### EXCERTO DO DOCUMENTO
Memórias
Apesar de durante este ano lectivo eu ter estado quase sempre «fora da escola»,
devido ao Ano Sabático que tinha solicitado [ver testemunho«093»], regressei sempre
em momentos chave, sobretudo os que relacionados com a Ludoteca e com o Laboratório de
Matemática. A Dona Emília
Ferreira continuava a supervisionar as actividades diárias na
Ludoteca, com o apoio do José Calado e do Manuel Neto (que, na minha
ausência, continuaram a produzir mais exemplares dos jogos e dos
quebra-cabeças), cabendo-me a mim cuidar dos campeonatos. E a Ana Almeida
e a Clorinda
Agostinho coordenavam o Laboratório.
Os Campeonatos
de Jogos de Reflexão disputados este ano foram o 8º de Xadrez, o 5º
de Damas Clássicas, o 5º de Othelo, o 5º de Quatro em linha, o 4º de Abalone e
o 1º de Ouri, não tendo sido estabelecidas, desta vez, distinção de categorias
etárias.

### EXCERTO DOS DADOS
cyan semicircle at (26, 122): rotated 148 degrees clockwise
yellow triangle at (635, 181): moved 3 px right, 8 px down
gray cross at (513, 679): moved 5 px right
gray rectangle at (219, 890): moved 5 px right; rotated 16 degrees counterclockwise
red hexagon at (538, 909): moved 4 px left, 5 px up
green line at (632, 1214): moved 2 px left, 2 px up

--

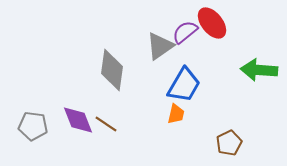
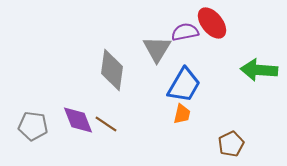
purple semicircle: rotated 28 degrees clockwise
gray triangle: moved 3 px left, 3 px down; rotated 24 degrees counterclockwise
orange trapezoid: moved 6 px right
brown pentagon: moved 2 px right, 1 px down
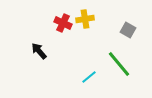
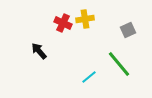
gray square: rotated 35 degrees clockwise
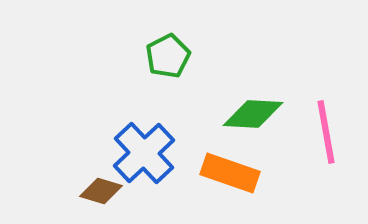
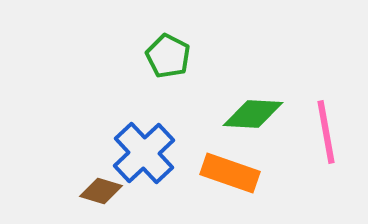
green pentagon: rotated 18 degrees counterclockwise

### REQUISITOS DA TAREFA
Passe para inglês esta frase do excerto do documento: «Os Campeonatos de Jogos de Reflexão disputados este ano foram o 8º de Xadrez, o 5º de Damas Clássicas, o 5º de Othelo, o 5º de Quatro em linha, o 4º de Abalone e o 1º de Ouri, não tendo sido estabelecidas, desta vez, distinção de categorias etárias.»

### RESULTADO DA TAREFA
The Reflection Games Championships held this year were the 8th in Chess, the 5th in Classic Checkers, the 5th in Othello, the 5th in Four in a Row, the 4th in Abalone, and the 1st in Ouri, with no distinction of age categories established this time.